**WHAT IS REQUIRED:**
Excluding images, repeat the data exactly as given.

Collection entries

════

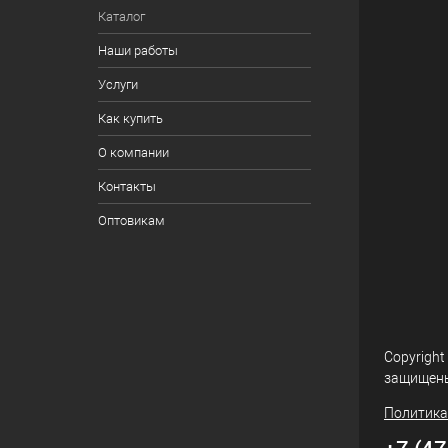
Каталог
Наши работы
Услуги
Как купить
О компании
Контакты
Оптовикам
Copyright
защищен
Политика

════

**YOUR RESPONSE:**
Каталог
Наши работы
Услуги
Как купить
О компании
Контакты
Оптовикам
Copyright
защищен
Политика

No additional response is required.